▶ WHAT YOU HAVE TO DO:
Print every one of the records below word for word, leaving out the pictures.
● ● ●
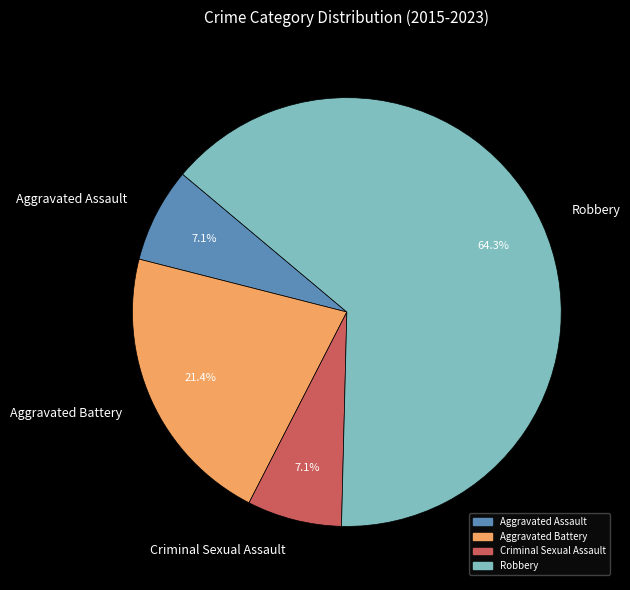

To the nearest percent, what portion does Aggravated Assault represent?

7%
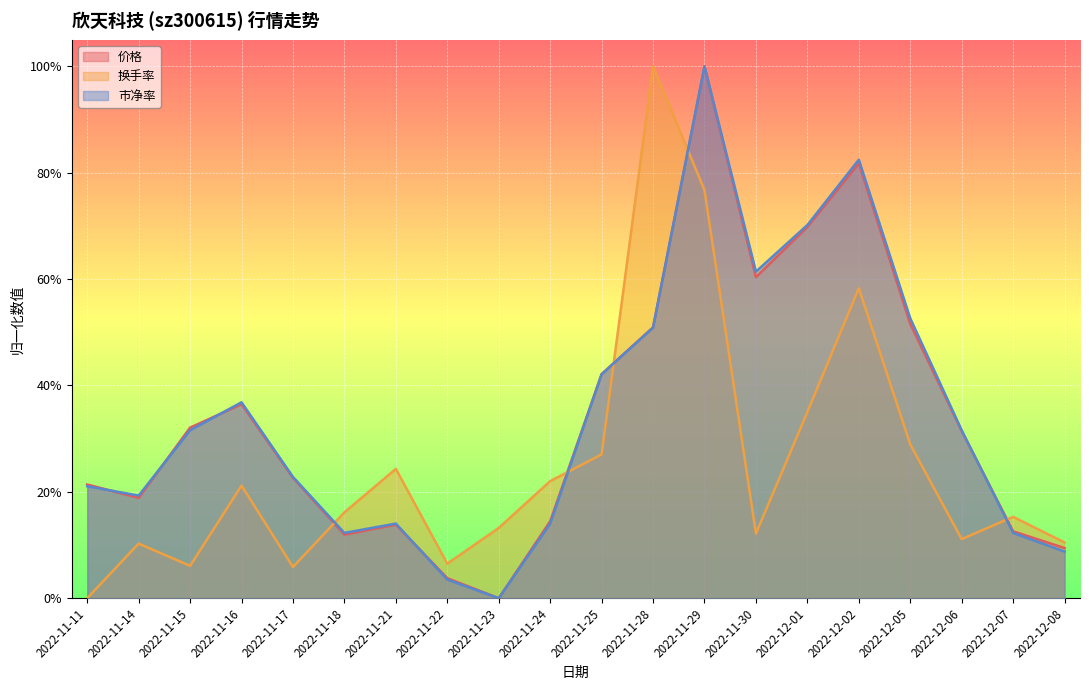

How many series are shown in this chart?

3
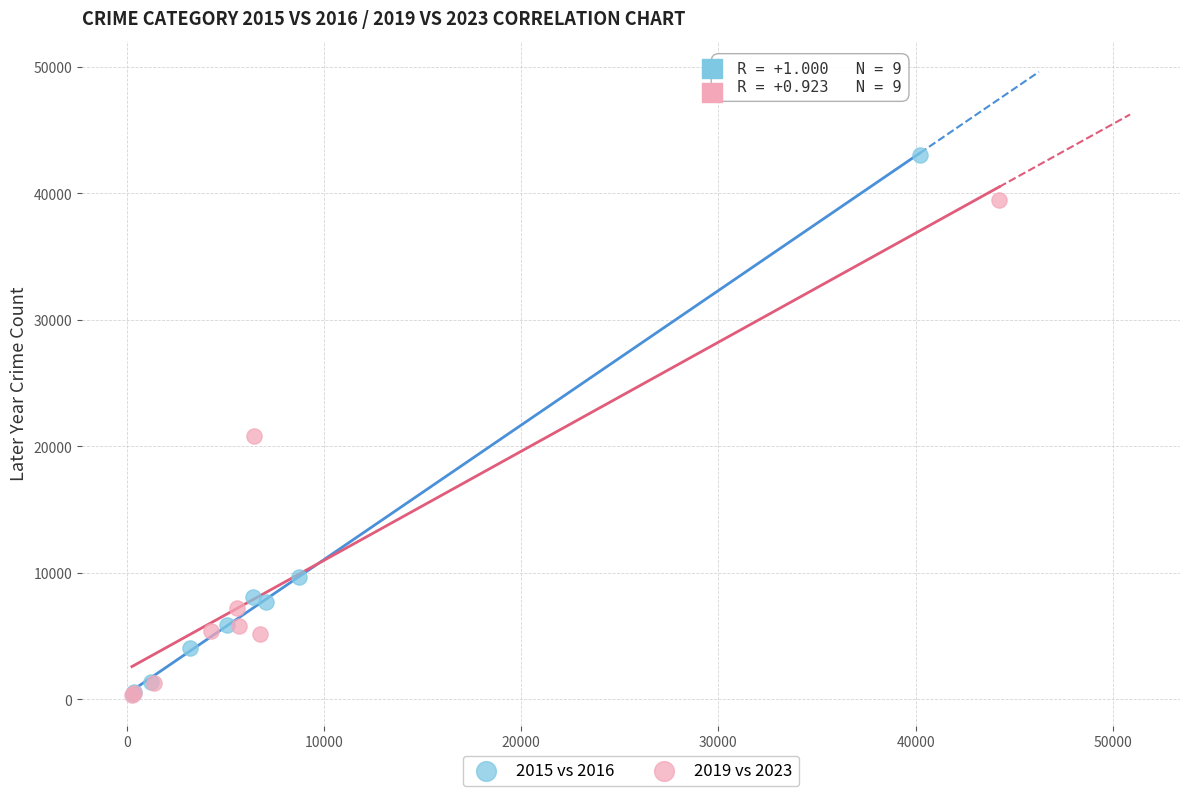

Which series contains the highest Y value?

2015 vs 2016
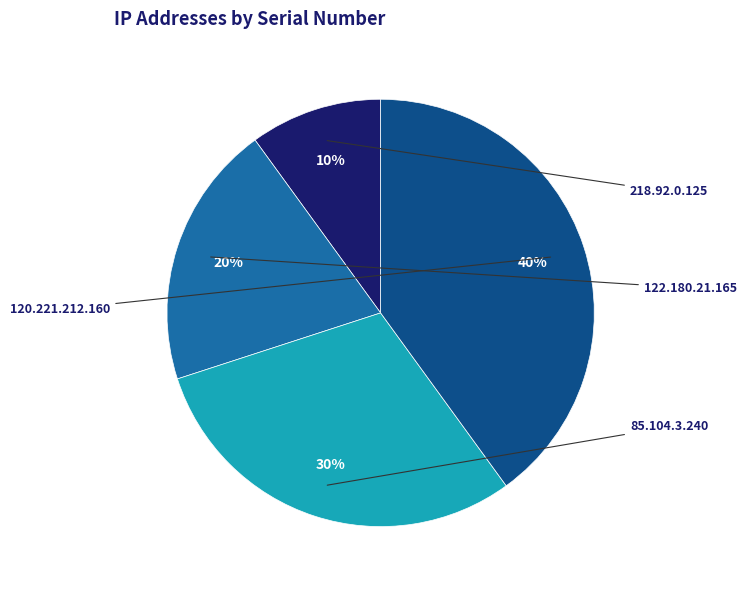

How many slices are in this pie chart?

4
● ● ●
▶ OUTPUT FOR THIS TASK:
To the nearest percent, what portion does Aggravated Assault represent?

7%

How many series are shown in this chart?

3

Which series contains the highest Y value?

2015 vs 2016

How many slices are in this pie chart?

4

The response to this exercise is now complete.